> _ПРИМЕНЕНИЕ ПРОЧИТАННОГО_
**1)** Согласно тексту об эпидемиях в концлагерях, каким путем брюшной тиф вышел за пределы Бухенвальда?
**2)** Продолжите текст об эпидемиях в концлагерях, начав сразу после его последнего предложения.

> _ИЗВЛЕЧЕННЫЙ ТЕКСТ_
____

Безразличие врачей СС представляло угрозу для всех заключенных. Пренебрежение элементарной гигиеной создавало очаги инфекционных заболеваний, и в конце 1930-х годов по концлагерям несколько раз прокатывались волны эпидемий. Самая серьезная эпидемия случилась в Бухенвальде, речь идет о вспышке брюшного тифа в переполненном лагере в конце 1938 года. Эпидемия вскоре перекинулась за пределы лагерной зоны – канализационные стоки лагеря попали в близлежащую речку. Встревоженные муниципальные чиновники объявили в нескольких деревнях карантин и обвинили администрацию лагеря Бухенвальд в халатности. Когда медицинский штат лагеря наконец зашевелился, приняв меры по изоляции заболевших тифом заключенных в особом бараке и запретив пользование открытыми уборными, было уже слишком поздно. Эпидемия в лагере бушевала в течение нескольких недель, унося жизнь многих заключенных.

____

> _ИСХОДНЫЕ ДАННЫЕ_
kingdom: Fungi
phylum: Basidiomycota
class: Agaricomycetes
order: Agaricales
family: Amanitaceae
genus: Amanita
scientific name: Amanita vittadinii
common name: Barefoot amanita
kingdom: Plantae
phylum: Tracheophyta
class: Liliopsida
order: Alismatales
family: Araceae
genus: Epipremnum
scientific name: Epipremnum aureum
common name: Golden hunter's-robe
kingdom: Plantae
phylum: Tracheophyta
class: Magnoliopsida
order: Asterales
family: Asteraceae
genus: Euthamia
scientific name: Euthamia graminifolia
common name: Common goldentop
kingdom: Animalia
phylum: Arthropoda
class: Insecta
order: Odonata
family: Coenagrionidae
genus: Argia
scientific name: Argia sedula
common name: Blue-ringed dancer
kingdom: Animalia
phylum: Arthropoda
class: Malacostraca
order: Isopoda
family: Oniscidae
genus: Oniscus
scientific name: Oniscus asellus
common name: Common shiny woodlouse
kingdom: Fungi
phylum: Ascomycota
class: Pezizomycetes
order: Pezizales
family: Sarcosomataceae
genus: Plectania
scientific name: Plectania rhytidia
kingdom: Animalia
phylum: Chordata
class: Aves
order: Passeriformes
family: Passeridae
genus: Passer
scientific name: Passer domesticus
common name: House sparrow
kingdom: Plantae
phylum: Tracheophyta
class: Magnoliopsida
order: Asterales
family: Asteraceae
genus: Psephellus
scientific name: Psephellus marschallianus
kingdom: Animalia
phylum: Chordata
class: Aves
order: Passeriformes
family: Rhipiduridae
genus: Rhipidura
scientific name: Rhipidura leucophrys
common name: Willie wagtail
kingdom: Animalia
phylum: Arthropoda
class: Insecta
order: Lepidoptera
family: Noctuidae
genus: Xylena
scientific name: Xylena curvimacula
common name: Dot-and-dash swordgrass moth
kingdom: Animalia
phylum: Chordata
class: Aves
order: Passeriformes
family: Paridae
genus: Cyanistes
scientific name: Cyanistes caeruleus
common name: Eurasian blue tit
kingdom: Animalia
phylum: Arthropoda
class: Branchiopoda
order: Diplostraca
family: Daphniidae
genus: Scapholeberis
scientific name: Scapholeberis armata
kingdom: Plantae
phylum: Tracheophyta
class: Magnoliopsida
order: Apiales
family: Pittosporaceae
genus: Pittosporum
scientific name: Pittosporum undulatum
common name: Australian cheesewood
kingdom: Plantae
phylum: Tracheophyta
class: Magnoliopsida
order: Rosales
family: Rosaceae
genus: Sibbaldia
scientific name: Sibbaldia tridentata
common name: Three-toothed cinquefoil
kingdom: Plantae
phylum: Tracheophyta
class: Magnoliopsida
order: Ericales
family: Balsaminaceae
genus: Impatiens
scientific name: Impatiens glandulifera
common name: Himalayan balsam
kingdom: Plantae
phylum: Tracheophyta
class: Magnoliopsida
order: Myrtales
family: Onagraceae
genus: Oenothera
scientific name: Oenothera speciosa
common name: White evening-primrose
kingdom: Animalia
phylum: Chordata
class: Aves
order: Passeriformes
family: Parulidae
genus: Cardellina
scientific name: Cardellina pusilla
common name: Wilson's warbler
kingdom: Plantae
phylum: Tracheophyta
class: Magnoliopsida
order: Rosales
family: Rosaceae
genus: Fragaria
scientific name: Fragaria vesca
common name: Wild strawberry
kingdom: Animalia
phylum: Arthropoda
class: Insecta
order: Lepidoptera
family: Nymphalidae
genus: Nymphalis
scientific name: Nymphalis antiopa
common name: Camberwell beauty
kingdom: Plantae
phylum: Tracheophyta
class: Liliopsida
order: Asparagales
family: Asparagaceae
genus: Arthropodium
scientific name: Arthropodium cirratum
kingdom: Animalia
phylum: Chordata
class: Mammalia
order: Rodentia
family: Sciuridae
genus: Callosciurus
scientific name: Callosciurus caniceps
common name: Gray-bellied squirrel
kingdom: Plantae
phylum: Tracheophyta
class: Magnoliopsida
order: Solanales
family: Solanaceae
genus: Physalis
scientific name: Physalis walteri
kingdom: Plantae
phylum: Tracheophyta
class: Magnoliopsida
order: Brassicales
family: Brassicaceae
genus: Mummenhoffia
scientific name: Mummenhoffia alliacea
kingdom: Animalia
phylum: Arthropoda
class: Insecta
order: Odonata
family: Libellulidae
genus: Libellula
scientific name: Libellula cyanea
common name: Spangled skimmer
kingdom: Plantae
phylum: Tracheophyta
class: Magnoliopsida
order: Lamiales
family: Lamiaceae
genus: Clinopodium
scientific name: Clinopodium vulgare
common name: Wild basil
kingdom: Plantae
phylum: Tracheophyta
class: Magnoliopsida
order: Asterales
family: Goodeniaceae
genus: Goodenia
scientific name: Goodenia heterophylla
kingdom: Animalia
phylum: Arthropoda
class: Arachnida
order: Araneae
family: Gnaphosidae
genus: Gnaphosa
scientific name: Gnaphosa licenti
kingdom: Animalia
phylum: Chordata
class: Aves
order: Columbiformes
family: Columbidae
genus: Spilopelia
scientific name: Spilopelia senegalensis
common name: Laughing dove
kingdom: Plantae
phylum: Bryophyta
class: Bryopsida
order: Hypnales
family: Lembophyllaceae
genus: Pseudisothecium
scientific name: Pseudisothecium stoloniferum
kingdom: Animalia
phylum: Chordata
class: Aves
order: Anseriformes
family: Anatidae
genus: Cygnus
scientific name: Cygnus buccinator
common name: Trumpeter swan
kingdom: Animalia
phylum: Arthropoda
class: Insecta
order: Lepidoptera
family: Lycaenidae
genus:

____

> _ОТВЕТЫ К ЗАДАНИЯМ_
**1)** Канализационные стоки лагеря попали в близлежащую речку.

**2)**
Одной из последних жертв стал Юра Зойфер, молодой поэт и писатель, арестованный в Австрии вскоре после аншлюса весной 1938 года как левый противник нацизма. В Бухенвальде Зойфер был занят на транспортировке покойников, и именно так он и подхватил брюшной тиф. Юра Зойфер умер 16 февраля 1939 года, лишь несколько дней спустя после того, как узнал о решении эсэсовцев выпустить его из лагеря. Его похоронили заключенные из числа тех, кто оценил по достоинству его едкие пародии на СС, которые Зойфер тайно сочинял. Когда деревянный гроб вывозили из лагеря в крематорий Веймара, один из его товарищей невольно задумался – «сколько же ненаписанных поэм, сколько незаконченных работ заколочено в этом гробу!».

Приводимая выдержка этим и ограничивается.